Va da sé che la scelta distributiva di Netflix non poteva non coincidere con il periodo pasquale. Questa opzione apre ad una riflessione: le piattaforme streaming - Netflix in primis - stanno poco a poco spostando i diversi baricentri, puntando ad un intrattenimento che si potrebbe definire eterogeneo. Anche perché l'operazione di _ ricorda gli impolverati documentari che vedevamo a scuola, magari durante l'ora di religione: tuttavia, il regista Benjamin Ross prova a spolverare il concetto, spingendo al massimo sulla messa in scena, che ricorda i classici peplum ma, anche, la più scadente delle telenovela (nel ruolo di Mosè c'è Avi Azulay). Punto di forza, però, le voci "autorevoli" che si legano alla drammatizzazione senza alterarne il ritmo.
Un nuovo modo di fare... streaming?
Anzi, sono proprio le interviste che arricchiscono le molte nozioni che arrivano da Testament: La storia di Mosè. Le parole, che irrompono nelle sequenze fiction, provano a tradurre la conflittualità della figura: un bambino adottato, il suo legame con Dio, il tormento proveniente dall'aver ucciso un uomo, le fughe e, poi, il suo essere in qualche modo leader di un popolo. Tra religione, misticismo, fatti e cronaca, la docu-serie in tre puntate (tutte dalla durata nettamente superiore ai sessanta minuti, sigh!) diventa allora un viaggio che ricompone Mosè nei suoi rispettivi tre aspetti principali: c'è il Profeta legato allo scopo divino, e poi ancora il suo rapporto con il potere e con il Faraone, per una liberazione incompiuta che scaturirà le famose "piaghe d'Egitto", e si prosegue con il miracolo del Mar Rosso che porterà libertà al popolo israelita.

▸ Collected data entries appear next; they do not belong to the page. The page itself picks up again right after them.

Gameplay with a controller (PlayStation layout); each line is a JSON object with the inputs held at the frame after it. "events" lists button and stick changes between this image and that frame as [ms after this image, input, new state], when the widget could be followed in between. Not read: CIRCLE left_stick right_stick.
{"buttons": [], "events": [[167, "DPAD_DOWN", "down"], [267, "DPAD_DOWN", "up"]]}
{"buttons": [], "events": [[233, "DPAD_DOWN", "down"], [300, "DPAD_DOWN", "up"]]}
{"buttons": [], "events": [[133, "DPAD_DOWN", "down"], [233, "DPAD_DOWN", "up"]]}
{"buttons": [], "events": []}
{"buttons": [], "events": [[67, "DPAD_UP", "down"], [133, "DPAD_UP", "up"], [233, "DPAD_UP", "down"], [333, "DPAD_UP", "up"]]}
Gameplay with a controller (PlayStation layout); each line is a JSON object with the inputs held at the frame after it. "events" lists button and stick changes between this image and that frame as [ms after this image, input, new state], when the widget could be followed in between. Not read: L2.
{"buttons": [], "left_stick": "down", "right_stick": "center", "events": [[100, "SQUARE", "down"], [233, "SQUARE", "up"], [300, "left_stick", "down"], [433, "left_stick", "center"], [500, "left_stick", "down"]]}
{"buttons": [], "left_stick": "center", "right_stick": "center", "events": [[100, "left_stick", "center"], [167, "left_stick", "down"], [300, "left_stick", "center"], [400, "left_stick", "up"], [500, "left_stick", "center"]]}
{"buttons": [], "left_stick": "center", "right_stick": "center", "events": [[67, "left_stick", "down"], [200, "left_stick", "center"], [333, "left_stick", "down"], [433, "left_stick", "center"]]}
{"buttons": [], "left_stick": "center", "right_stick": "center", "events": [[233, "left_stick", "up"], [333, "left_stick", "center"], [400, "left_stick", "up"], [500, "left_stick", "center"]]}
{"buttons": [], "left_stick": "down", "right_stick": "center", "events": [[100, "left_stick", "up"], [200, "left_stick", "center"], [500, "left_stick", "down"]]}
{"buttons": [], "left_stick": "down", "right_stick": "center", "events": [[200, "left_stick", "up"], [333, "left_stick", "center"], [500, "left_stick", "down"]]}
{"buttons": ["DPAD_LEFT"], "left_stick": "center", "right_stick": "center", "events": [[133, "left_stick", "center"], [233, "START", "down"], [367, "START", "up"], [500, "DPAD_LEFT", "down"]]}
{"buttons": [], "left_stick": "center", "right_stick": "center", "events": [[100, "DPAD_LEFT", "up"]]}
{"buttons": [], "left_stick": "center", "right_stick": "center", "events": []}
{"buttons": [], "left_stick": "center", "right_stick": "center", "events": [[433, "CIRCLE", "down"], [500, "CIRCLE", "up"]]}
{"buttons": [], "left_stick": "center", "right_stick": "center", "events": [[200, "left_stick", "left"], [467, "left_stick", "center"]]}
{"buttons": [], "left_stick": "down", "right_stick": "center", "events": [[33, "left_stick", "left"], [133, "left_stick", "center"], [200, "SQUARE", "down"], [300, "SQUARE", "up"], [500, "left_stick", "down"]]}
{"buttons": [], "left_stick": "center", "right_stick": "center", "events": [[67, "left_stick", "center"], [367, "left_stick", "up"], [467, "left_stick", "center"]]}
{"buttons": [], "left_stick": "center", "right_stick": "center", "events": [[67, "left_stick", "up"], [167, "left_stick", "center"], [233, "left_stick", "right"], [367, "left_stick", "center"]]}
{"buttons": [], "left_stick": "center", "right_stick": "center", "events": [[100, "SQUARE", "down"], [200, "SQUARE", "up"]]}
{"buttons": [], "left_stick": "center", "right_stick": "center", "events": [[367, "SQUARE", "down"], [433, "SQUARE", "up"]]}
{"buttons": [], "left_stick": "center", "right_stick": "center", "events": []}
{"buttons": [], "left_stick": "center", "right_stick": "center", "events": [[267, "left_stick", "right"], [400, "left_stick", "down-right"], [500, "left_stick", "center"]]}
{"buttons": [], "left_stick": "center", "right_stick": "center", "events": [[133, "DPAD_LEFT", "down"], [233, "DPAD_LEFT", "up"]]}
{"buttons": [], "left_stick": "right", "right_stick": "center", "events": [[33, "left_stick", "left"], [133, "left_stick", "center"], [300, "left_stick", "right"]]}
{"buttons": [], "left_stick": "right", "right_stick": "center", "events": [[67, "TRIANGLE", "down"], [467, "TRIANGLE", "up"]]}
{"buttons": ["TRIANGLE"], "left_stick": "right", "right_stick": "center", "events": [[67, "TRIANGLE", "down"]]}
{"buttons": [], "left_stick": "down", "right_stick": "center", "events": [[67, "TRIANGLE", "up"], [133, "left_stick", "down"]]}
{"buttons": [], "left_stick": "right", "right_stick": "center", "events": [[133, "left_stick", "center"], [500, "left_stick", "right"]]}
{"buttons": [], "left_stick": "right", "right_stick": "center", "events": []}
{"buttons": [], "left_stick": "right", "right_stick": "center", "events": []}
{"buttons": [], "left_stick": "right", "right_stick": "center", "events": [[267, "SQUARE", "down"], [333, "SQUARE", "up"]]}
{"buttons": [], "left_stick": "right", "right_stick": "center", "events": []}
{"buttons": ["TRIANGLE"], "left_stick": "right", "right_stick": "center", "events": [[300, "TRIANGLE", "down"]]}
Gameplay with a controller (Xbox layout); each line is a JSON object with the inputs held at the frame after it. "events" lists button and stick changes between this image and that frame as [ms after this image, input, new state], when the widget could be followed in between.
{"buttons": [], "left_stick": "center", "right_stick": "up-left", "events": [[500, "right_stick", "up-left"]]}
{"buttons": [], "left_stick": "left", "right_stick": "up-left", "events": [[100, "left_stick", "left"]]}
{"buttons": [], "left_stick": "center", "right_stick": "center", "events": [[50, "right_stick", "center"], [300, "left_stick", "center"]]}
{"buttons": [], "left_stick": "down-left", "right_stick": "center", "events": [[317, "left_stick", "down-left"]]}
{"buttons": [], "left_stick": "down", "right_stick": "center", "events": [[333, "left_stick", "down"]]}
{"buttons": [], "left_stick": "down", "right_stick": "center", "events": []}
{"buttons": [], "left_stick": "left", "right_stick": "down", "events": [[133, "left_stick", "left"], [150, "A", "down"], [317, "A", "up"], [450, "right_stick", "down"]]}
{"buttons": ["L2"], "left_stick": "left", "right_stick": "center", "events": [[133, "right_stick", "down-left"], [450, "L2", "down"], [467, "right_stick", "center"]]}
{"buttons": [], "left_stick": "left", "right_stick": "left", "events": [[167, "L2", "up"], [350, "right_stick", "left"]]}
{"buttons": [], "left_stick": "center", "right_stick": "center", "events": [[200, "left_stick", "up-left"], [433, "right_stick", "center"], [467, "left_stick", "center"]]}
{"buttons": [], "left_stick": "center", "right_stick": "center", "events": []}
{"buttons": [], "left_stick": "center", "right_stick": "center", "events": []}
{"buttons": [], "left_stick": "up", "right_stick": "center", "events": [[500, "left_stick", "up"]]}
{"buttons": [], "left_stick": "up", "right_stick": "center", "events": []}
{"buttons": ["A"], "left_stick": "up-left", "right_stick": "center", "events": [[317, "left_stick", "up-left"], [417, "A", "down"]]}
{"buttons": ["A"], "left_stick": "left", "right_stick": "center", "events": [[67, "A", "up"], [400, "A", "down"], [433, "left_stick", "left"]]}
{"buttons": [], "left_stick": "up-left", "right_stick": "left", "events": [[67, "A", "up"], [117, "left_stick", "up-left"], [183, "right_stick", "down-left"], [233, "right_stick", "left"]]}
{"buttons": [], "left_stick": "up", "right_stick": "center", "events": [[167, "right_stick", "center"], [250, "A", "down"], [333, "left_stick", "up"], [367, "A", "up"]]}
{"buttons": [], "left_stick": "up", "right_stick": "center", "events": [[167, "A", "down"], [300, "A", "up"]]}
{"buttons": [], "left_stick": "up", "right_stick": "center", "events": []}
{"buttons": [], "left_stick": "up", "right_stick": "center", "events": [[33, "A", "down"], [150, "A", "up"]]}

Al netto della sua riuscita - è un prodotto da prendere o lasciare, che non aspira ad essere né più né meno di come si presenta - diventa curioso lo spunto che arriva dal suo successo: in una manciata di giorni, Testament: La Storia di Mosè è riuscita ad imporsi come una delle serie più viste su Netflix, almeno in Italia. Se, come abbiamo detto, lo streaming cerca ormai una trasversalità (aggiungendo pure gli eventi in live), questo potrebbe anche essere sintomatico di quanto il pubblico guardi alle piattaforme digitali come una sorta di contenitore di prodotti, a metà tra la libreria, la videoteca didattica e, a giudicare da Mosè, anche la catechesi. Che piaccia o no il futuro passa sempre attraverso il passato.
Conclusioni
Un po' ricostruzione, un po' fiction, un po' documentario classico. Un ibrido, insomma, quello che troviamo in Testament: la storia di Mosè. Come scritto nella nostra recensione, la docu-serie targata Netflix porta l'universo digitale verso altri standard distributivi, puntando anche ad una narrazione didattica e, in questo caso, quasi catechista. Se le voci degli intervistati approfondiscono la figura di Mosè, l'aspetto spettacolare prova ad acchiappare il pubblico il più possibile, sconfinando però nell'eccesso e nell'enfatizzazione.
Perché ci piace
- Le diverse voci intervistate.
- L'aspetto spettacolare...
Cosa non va
- ... che a tratti sfocia nell'eccesso.
- I toni da telenovela nei segmenti fiction.
- La durata di ogni puntata.
- Il cast, diremmo poco "convincente".